Но дело в том, что он хотел сатирический роман тоже написать, условно говоря, сатирический, продлить эту линию. Но письмо правительству и звонок Сталина резко изменил его биографию и жизнь.
Сталин, который, конечно, был политик стопроцентный, совершенно точный вопрос задал для того, чтобы ошарашить человека, спосил, когда позвонил, неожиданный был звонок совсем: «А что, может быть, правда, отпустить вас за границу, что, очень мы вам надоели?» Значит, отвечай, да, отпустите, надоели. Он приклеил эту вторую часть реплики – опасную. Булгаков, я уверена, ответил не так гладко, как записано через 25 лет Еленой Сергеевной, она женщина была очень осмотрительная: «Да, я много думал последнее время, русский писатель не может жить без родины». – «Я тоже так думаю». Значит, он отказался.
Но я думаю, он не так ответил, там видно даже по записи, что он был очень взволнован, он не знал, что отвечать. В общем, он, наверное, ответил так, но в другой форме. Сталин полностью удовлетворился, отправил его в МХАТ на работу помощником режиссёра. И через полгода Булгаков понял, что он обобран, он ничего не получил. Он вступил в отношения с таким человеком, конвенцию заключил. Потому что, если он отказался, значит, он остаётся на условиях Сталина, другого тут нет.
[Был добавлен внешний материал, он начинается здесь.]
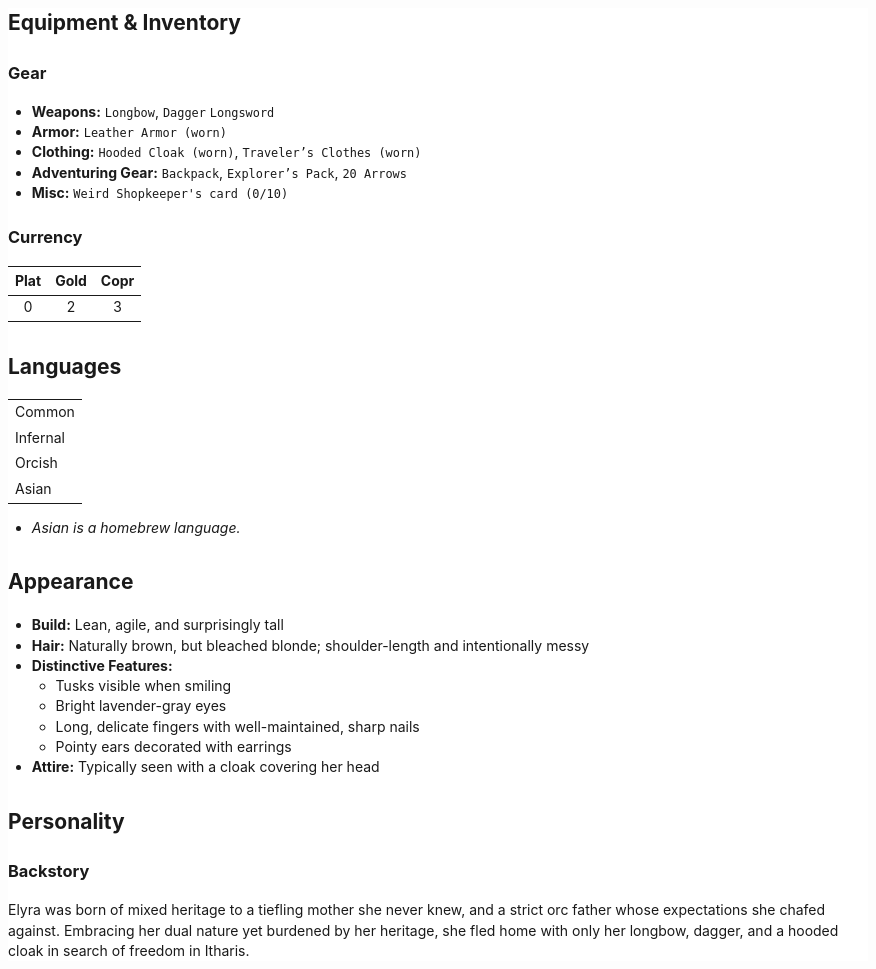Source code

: ## Equipment & Inventory

### Gear

- **Weapons:** `Longbow`, `Dagger` `Longsword`
- **Armor:** `Leather Armor (worn)`
- **Clothing:** `Hooded Cloak (worn)`, `Traveler’s Clothes (worn)`
- **Adventuring Gear:** `Backpack`, `Explorer’s Pack`, `20 Arrows`
- **Misc:** `Weird Shopkeeper's card (0/10)`

### Currency

| Plat | Gold | Copr |
| :--: | :--: | :--: |
|  0   |  2   |  3   |

## Languages

|          |
| -------- |
| Common   |
| Infernal |
| Orcish   |
| Asian    |

- _Asian is a homebrew language._

## Appearance

- **Build:** Lean, agile, and surprisingly tall
- **Hair:** Naturally brown, but bleached blonde; shoulder-length and
  intentionally messy
- **Distinctive Features:**
  - Tusks visible when smiling
  - Bright lavender-gray eyes
  - Long, delicate fingers with well-maintained, sharp nails
  - Pointy ears decorated with earrings
- **Attire:** Typically seen with a cloak covering her head

## Personality

### Backstory

Elyra was born of mixed heritage to a tiefling mother she never knew, and a
strict orc father whose expectations she chafed against. Embracing her dual
nature yet burdened by her heritage, she fled home with only her longbow,
dagger, and a hooded cloak in search of freedom in Itharis.

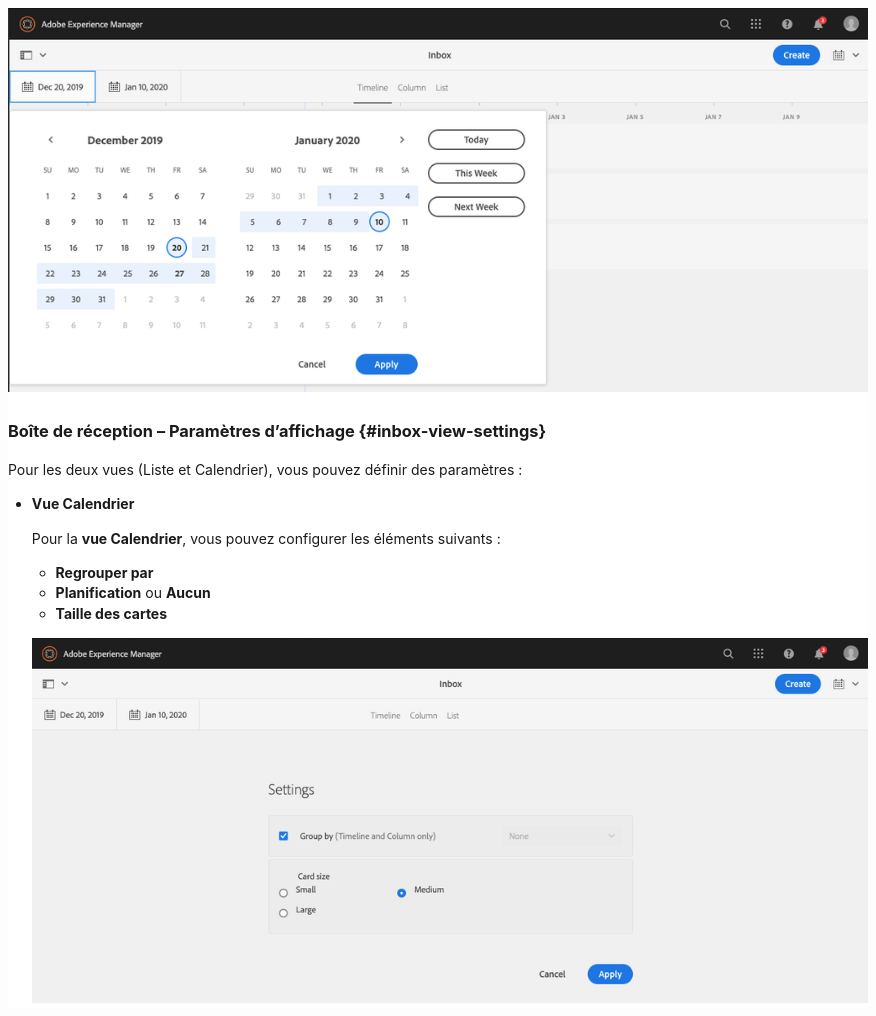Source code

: ![Boîte de réception – Période d’affichage du calendrier](/help/sites-cloud/authoring/assets/inbox-calendar-range.png)

### Boîte de réception – Paramètres d’affichage {#inbox-view-settings}

Pour les deux vues (Liste et Calendrier), vous pouvez définir des paramètres :

* **Vue Calendrier**

  Pour la **vue Calendrier**, vous pouvez configurer les éléments suivants :

   * **Regrouper par**
   * **Planification** ou **Aucun**
   * **Taille des cartes**

  ![Boîte de réception – Paramètres d’affichage du calendrier](/help/sites-cloud/authoring/assets/inbox-calendar-settings.png)
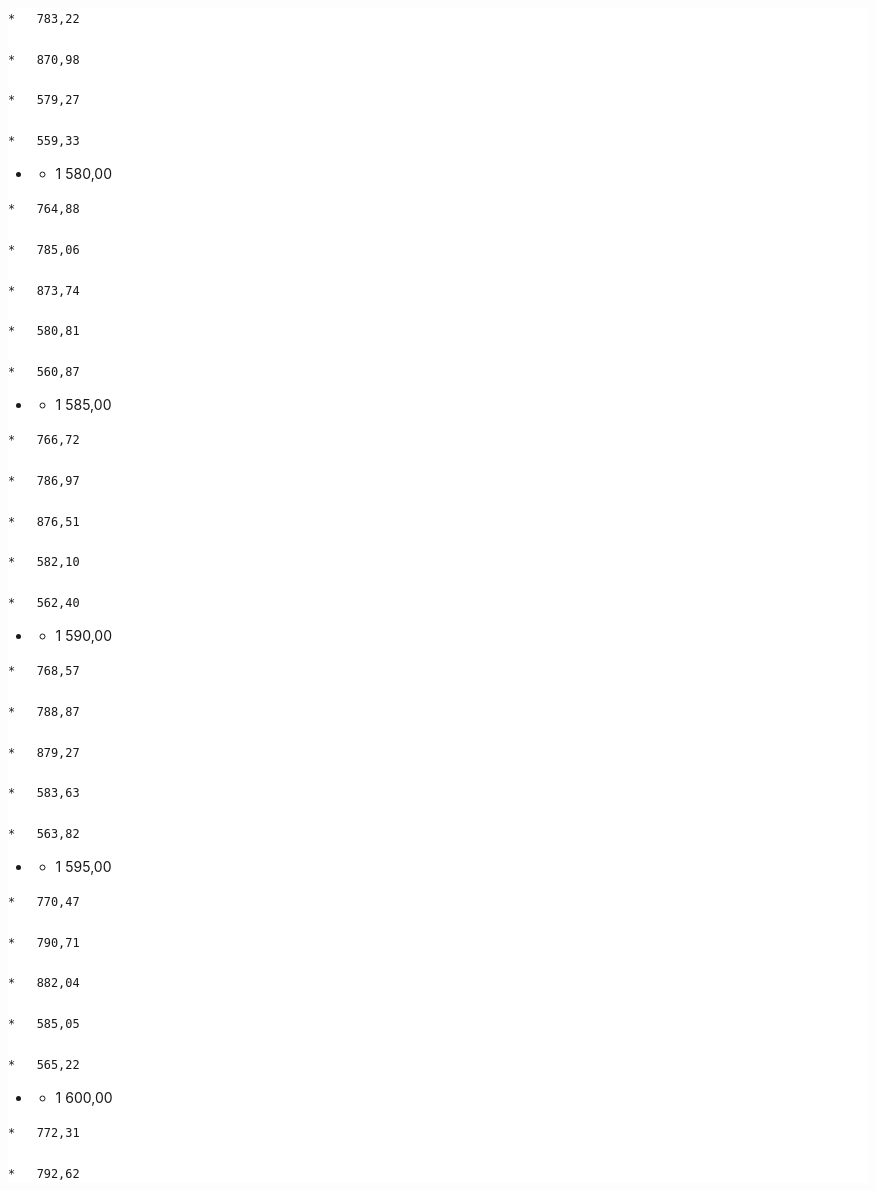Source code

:     *   783,22

    *   870,98

    *   579,27

    *   559,33


*    *   1 580,00

    *   764,88

    *   785,06

    *   873,74

    *   580,81

    *   560,87


*    *   1 585,00

    *   766,72

    *   786,97

    *   876,51

    *   582,10

    *   562,40


*    *   1 590,00

    *   768,57

    *   788,87

    *   879,27

    *   583,63

    *   563,82


*    *   1 595,00

    *   770,47

    *   790,71

    *   882,04

    *   585,05

    *   565,22


*    *   1 600,00

    *   772,31

    *   792,62
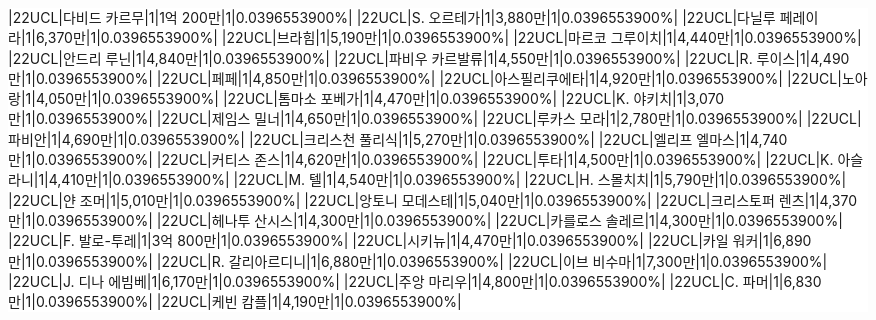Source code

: |22UCL|다비드 카르무|1|1억 200만|1|0.0396553900%|
|22UCL|S. 오르테가|1|3,880만|1|0.0396553900%|
|22UCL|다닐루 페레이라|1|6,370만|1|0.0396553900%|
|22UCL|브라힘|1|5,190만|1|0.0396553900%|
|22UCL|마르코 그루이치|1|4,440만|1|0.0396553900%|
|22UCL|안드리 루닌|1|4,840만|1|0.0396553900%|
|22UCL|파비우 카르발류|1|4,550만|1|0.0396553900%|
|22UCL|R. 루이스|1|4,490만|1|0.0396553900%|
|22UCL|페페|1|4,850만|1|0.0396553900%|
|22UCL|아스필리쿠에타|1|4,920만|1|0.0396553900%|
|22UCL|노아 랑|1|4,050만|1|0.0396553900%|
|22UCL|톰마소 포베가|1|4,470만|1|0.0396553900%|
|22UCL|K. 야키치|1|3,070만|1|0.0396553900%|
|22UCL|제임스 밀너|1|4,650만|1|0.0396553900%|
|22UCL|루카스 모라|1|2,780만|1|0.0396553900%|
|22UCL|파비안|1|4,690만|1|0.0396553900%|
|22UCL|크리스천 풀리식|1|5,270만|1|0.0396553900%|
|22UCL|엘리프 엘마스|1|4,740만|1|0.0396553900%|
|22UCL|커티스 존스|1|4,620만|1|0.0396553900%|
|22UCL|투타|1|4,500만|1|0.0396553900%|
|22UCL|K. 아슬라니|1|4,410만|1|0.0396553900%|
|22UCL|M. 텔|1|4,540만|1|0.0396553900%|
|22UCL|H. 스몰치치|1|5,790만|1|0.0396553900%|
|22UCL|얀 조머|1|5,010만|1|0.0396553900%|
|22UCL|앙토니 모데스테|1|5,040만|1|0.0396553900%|
|22UCL|크리스토퍼 렌츠|1|4,370만|1|0.0396553900%|
|22UCL|헤나투 산시스|1|4,300만|1|0.0396553900%|
|22UCL|카를로스 솔레르|1|4,300만|1|0.0396553900%|
|22UCL|F. 발로-투레|1|3억 800만|1|0.0396553900%|
|22UCL|시키뉴|1|4,470만|1|0.0396553900%|
|22UCL|카일 워커|1|6,890만|1|0.0396553900%|
|22UCL|R. 갈리아르디니|1|6,880만|1|0.0396553900%|
|22UCL|이브 비수마|1|7,300만|1|0.0396553900%|
|22UCL|J. 디나 에빔베|1|6,170만|1|0.0396553900%|
|22UCL|주앙 마리우|1|4,800만|1|0.0396553900%|
|22UCL|C. 파머|1|6,830만|1|0.0396553900%|
|22UCL|케빈 캄플|1|4,190만|1|0.0396553900%|
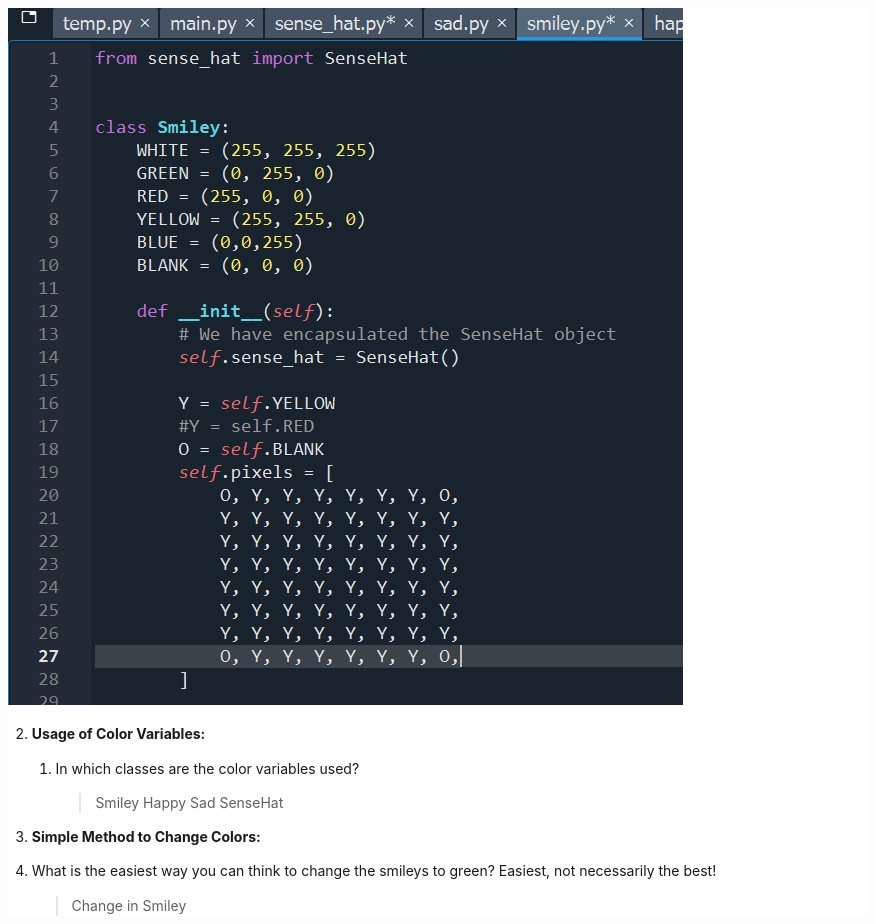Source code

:   ![Happy Smiley Blue](screenshots/Screenshot_Color_Blue_Code.png)
        
  2. **Usage of Color Variables:**

     1. In which classes are the color variables used?
        > Smiley
        > Happy
        > Sad
        > SenseHat

  3. **Simple Method to Change Colors:**
  4. What is the easiest way you can think to change the smileys to green? Easiest, not necessarily the best!
     > Change in Smiley
     >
И в течение 31-го года он делает наброски, писать он не в силах, он полностью разрушен, он не в силах писать. Он понял, что он проиграл. И он делает наброски, где появляется Мастер и Маргарита, потому что в это время, в феврале примерно 31-го года, у него ещё происходит личная трагедия: Шиловский узнаёт об их отношениях и говорит Елене Сергеевне (она рассказывала), что детей ни в коем случае не отдаст. У неё двое детей, для неё, как для подавляющего большинства женщин, вопрос сразу решён, и она соглашается не видеться с Булгаковым. Значит, он в жутком состоянии.
И вот из двух этих биографических поворотов (из того, что он понял, что он попал в ловушку и заключил союз, конвенцию с человеком, который даже почти не человек, что называется; и личная трагедия) замысел романа приобретает совершенно другие очертания. И когда в 32-м году, уже встретившись с Еленой Сергеевной, соединив с ней свою судьбу, осенью он приступает заново к роману, в сущности, происходит следующее. Новый роман он помещает в каркас старого – не выбрасывать же. И в этот момент две линии в его творчестве соединяются, как будто искра пролетает, и сплавляются две линии, которые шли параллельно. И дальше уже рассказ не о чём-то автобиографическом, это роман о судьбе художника в особой ситуации.
В.Н. Мариэтта Омаровна, вы говорите про неожиданного появившегося Мастера. Мне кажется, что если проследить по произведениям Булгакова, начиная с 20-х годов, то художника, писателя ещё не было в его произведениях. Потом он к этому пришёл, в 30-х годах. И тогда начались почти все произведения о писателях. Потому что Булгаков, на мой взгляд, ища идеальную личность, нашёл художника.